Wesley Wing's mother Terry hugged her daughter-in-law Sheila Wing in court as Smith described his decision to fire

    Pressed by Doyle to explain things like the precise angle the gun was pointed, the distance between the gun and Wing, the number of shots fired and the arm movements each of the men were supposedly making at the time Smith repeatedly answered that he couldn't be exact because "Everything happened so fast."

    Smith said that in the seconds after he fired it seemed like he had shot Wing but that he couldn't be sure because Wing recoiled back from the car window and took off, running behind the Infiniti and then on up the street.

    Witnesses at Jake's Market just a few yards away told police they heard the burst of five shots and then almost immediately saw Wing staggering toward the store where he pushed the door open even as he doubled over and collapsed onto the floor just inside. 

    Smith told the jury Thursday that he had no idea what had happened to Wing or whether he had shot or missed him, describing him as there attacking him one moment and then running away the next after the shots were fired.

    Prosecutor Doyle pressed Smith as to why, if he wasn't even sure Wing was hit, Smith had admitted that he immediately sped off down South Street back to his house, grabbed his phone and some more heroin, and then drove to an ex-girlfriend's house in Keene, New Hampshire while making the effort to break the gun down into component pieces which he threw out the car window along the way.

    Smith suggested that he was not doing all that in an effort to avoid police and prosecution but rather because he was terrified of becoming "dope sick" and said he was trying to get to somewhere he "knew he would be safe" and able to access a supply of heroin while he decided what to do next.  Smith said it was not until much later that night that he learned the shooting was the talk of Springfield and that Wing had died that evening as a result.

    Smith claimed that in the five days he was at large following the shooting he was in the process of weaning himself down off the large amounts of heroin that he had been taking in order to get himself into the kind of shape where he could turn himself in to authorities.  Smith said that while he and his girlfriend were hiding in a camper on a property near the Magic Mountain ski area he stepped his daily heroin down from 60 to 15 bags a day, noting that he had already injected the drug on the morning of April 23rd, 2015 before state police troopers knocked on the camper door and took the couple into custody.

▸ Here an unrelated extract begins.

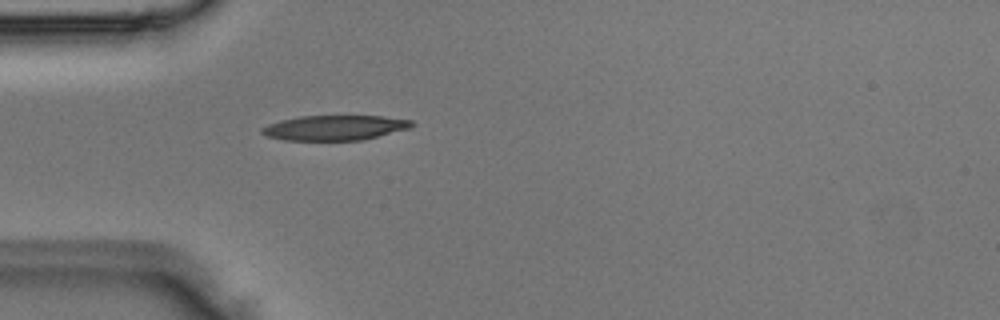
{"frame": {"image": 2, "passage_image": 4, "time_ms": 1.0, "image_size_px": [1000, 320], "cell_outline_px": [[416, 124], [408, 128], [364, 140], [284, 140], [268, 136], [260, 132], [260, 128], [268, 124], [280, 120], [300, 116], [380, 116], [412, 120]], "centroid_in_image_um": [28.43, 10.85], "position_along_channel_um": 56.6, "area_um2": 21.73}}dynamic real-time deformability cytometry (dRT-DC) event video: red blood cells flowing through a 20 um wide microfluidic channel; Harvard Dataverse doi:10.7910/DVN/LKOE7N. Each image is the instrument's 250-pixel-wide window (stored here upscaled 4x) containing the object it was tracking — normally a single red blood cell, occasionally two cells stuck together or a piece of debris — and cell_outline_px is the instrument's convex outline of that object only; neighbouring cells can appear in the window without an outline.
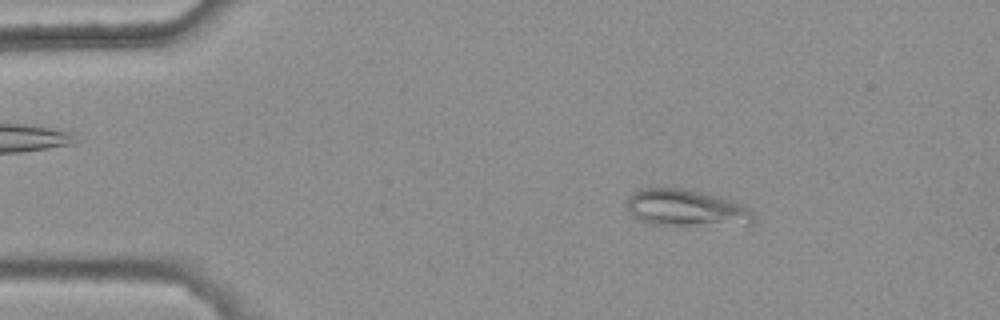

    Following the state's cross-examination, Smith's defense attorneys declined their opportunity to re-examine him on the stand and instead rested their case, bringing the main portion of the trial to a close in less than four days time.  The speed of the trial this week, considering the case took almost three years to make it to the courtroom in the first place, came as a surprise to the court which had penciled in two or more weeks for what were expected to have been many more witnesses on both sides.  

    Because of some unusual scheduling issues, Smith's murder case will now take a three-day-long break and resume again first thing on Monday morning with closing arguments from both sides before it goes to the jury for a decision.

    Smith has been held in pre-trial detention since his arrest nearly three years ago and, if he were to be convicted of the second-degree murder charge, he would face a presumptive 20-years-to-life under Vermont's sentencing guidelines.